Tellingly, Khelif’s defeated opponent Angela Carini, has apologised for the firestorm that Khelif is now facing, saying: “All this controversy makes me sad. I’m sorry for my opponent, too. If the IOC said she can fight, I respect that decision.” Carini added that if she met Khelif again she would “embrace her”.

What has amounted to no less than a worldwide bullying campaign has undeniably detracted attention from a phenomenal week for Irish athletes. There have been gold medals for Fintan McCarthy and Paul O’Donovan, repeating the feat of three years ago. Kellie Harrington is assured of at least a bronze in the boxing. Mona McSharry took bronze in swimming, and there was a bronze for another rowing duo of Phillip Doyle and Daire Lynch. Elsewhere, several boxers were hard done by extremely dubious boxing decisions, hearkening back to Michael Conlon’s defeat in Rio eight years ago.

There is also – of course – the historic gold medal won by Armagh man Daniel Wiffen. Naturally, the victory of an Armagh man wearing the Irish flag, so hot on the heels of Armagh’s All Ireland Football Final win six days ago, has caused some to lose their minds twice in the space of a week.
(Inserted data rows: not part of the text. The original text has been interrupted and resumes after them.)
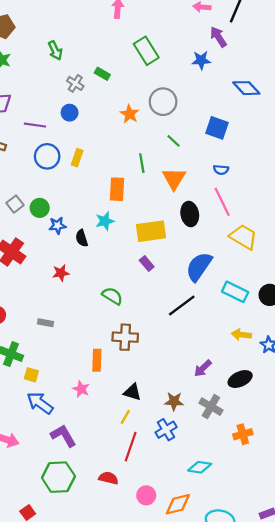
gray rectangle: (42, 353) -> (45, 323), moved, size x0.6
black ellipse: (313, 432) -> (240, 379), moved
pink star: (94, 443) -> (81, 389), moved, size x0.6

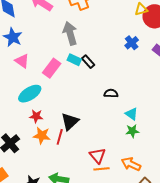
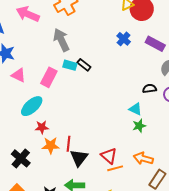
black semicircle: (111, 93) -> (150, 89), moved
black triangle: (70, 122) -> (79, 158), moved

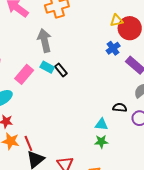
blue cross: (124, 39) -> (113, 48), moved
cyan triangle: (135, 109) -> (101, 124), turned -32
red line: (69, 144) -> (28, 143), turned -42

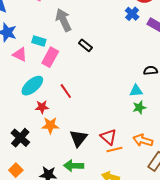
cyan rectangle: (47, 67) -> (39, 41), moved
red line: (28, 143) -> (66, 91), moved

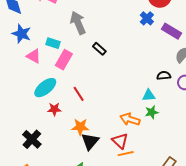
orange star: (50, 125) -> (80, 127), moved
orange arrow: (143, 140) -> (130, 119), moved

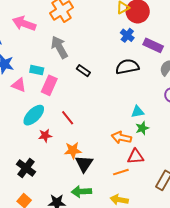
black semicircle: (164, 76) -> (127, 67), moved, size x1.6
red triangle: (120, 141) -> (136, 157), moved, turned -42

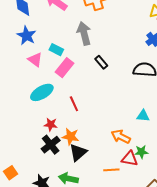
green star: (142, 128) -> (141, 152), moved
red star: (45, 136) -> (51, 124), moved
black cross: (26, 168) -> (51, 145), moved

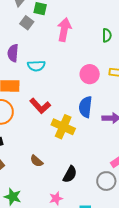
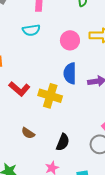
cyan semicircle: (36, 66) -> (31, 30), moved
red L-shape: (40, 106) -> (19, 89), moved

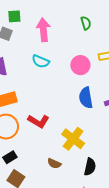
cyan semicircle: (31, 30) -> (41, 61), turned 42
yellow cross: (50, 96) -> (73, 139), moved, turned 30

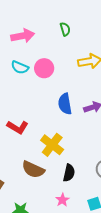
pink arrow: (43, 30) -> (23, 36), turned 85
pink circle: (80, 65) -> (44, 68), moved
brown semicircle: (54, 163) -> (33, 170), size x1.6

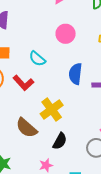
cyan semicircle: (20, 67) -> (37, 59), moved

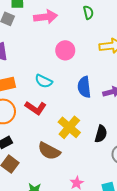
black semicircle: (60, 141) -> (101, 134), moved

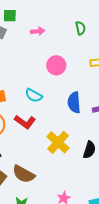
pink arrow: (46, 17) -> (38, 31), size x0.6
brown semicircle: (49, 151) -> (24, 174), moved

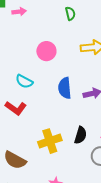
pink arrow: (38, 31) -> (19, 12), moved
yellow cross: (58, 142) -> (50, 141), moved, turned 30

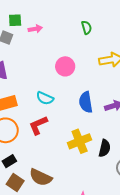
red L-shape: (16, 108) -> (38, 125), turned 125
yellow cross: (50, 141) -> (80, 141), moved

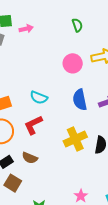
pink circle: (65, 66) -> (73, 63), moved
brown semicircle: (41, 177) -> (30, 158), moved, size x0.7

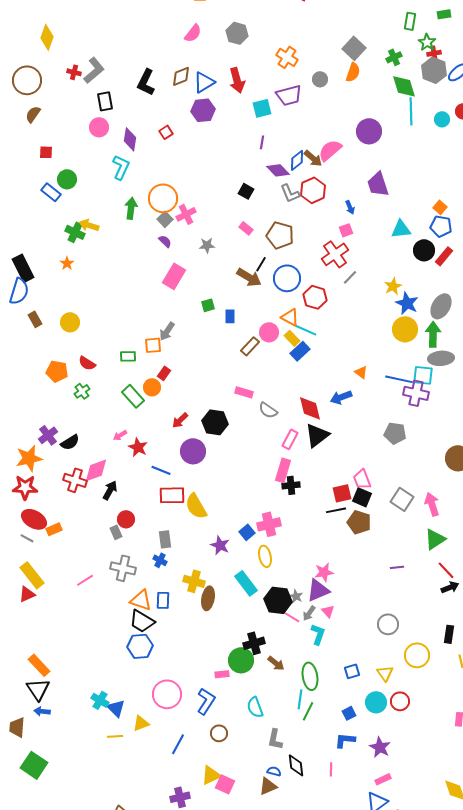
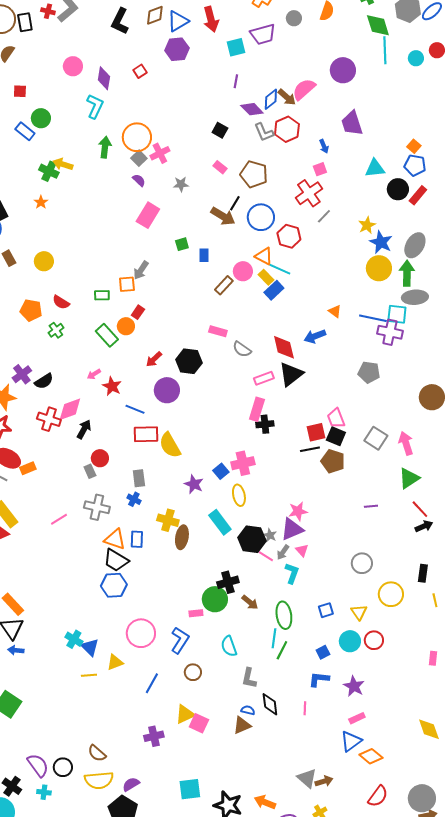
black rectangle: (105, 101) -> (25, 22), moved
pink rectangle: (290, 439) -> (264, 378), turned 42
At least in Wiffen’s case the police weren’t dragged into it. Following Armagh’s win last Sunday, a PSNI officer faced full-throated condemnation by the leaders of the DUP and UUP for having the temerity to fly his county’s flag out the window of his car. One wonders whether there is nothing more pressing for these politicians to concern themselves with, but after an entire day spent debating the gender of a woman who has been a competitive boxer for over six years, one also wonders whether there is anything that can be done to bring certain sections of the global population back to the real world.

So that’s enough of that for now.

With Rhys McClenaghan in a great position to win gold on the pommel and Rhasidat Adeleke still to run, there remains the chance that Ireland will exceed its record medal haul achieved in London 12 years ago.